● **Problem**: From the data below, set down exactly the lines between the one holding "2. **Community Building**" and the one holding "- Consider migrating", inclusive, and no others.

● **Provided material**:
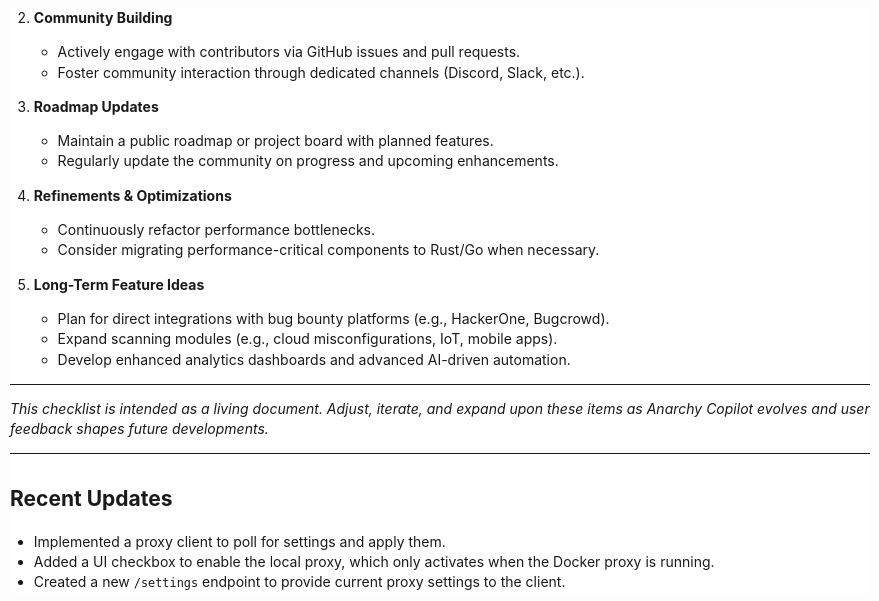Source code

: 2. **Community Building**

   - Actively engage with contributors via GitHub issues and pull requests.
   - Foster community interaction through dedicated channels (Discord, Slack, etc.).

3. **Roadmap Updates**

   - Maintain a public roadmap or project board with planned features.
   - Regularly update the community on progress and upcoming enhancements.

4. **Refinements & Optimizations**

   - Continuously refactor performance bottlenecks.
   - Consider migrating performance-critical components to Rust/Go when necessary.

5. **Long-Term Feature Ideas**
   - Plan for direct integrations with bug bounty platforms (e.g., HackerOne, Bugcrowd).
   - Expand scanning modules (e.g., cloud misconfigurations, IoT, mobile apps).
   - Develop enhanced analytics dashboards and advanced AI-driven automation.

---

_This checklist is intended as a living document. Adjust, iterate, and expand upon these items as Anarchy Copilot evolves and user feedback shapes future developments._

---

## Recent Updates

- Implemented a proxy client to poll for settings and apply them.
- Added a UI checkbox to enable the local proxy, which only activates when the Docker proxy is running.
- Created a new `/settings` endpoint to provide current proxy settings to the client.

● **Task result**:
: 2. **Community Building**

   - Actively engage with contributors via GitHub issues and pull requests.
   - Foster community interaction through dedicated channels (Discord, Slack, etc.).

3. **Roadmap Updates**

   - Maintain a public roadmap or project board with planned features.
   - Regularly update the community on progress and upcoming enhancements.

4. **Refinements & Optimizations**

   - Continuously refactor performance bottlenecks.
   - Consider migrating performance-critical components to Rust/Go when necessary.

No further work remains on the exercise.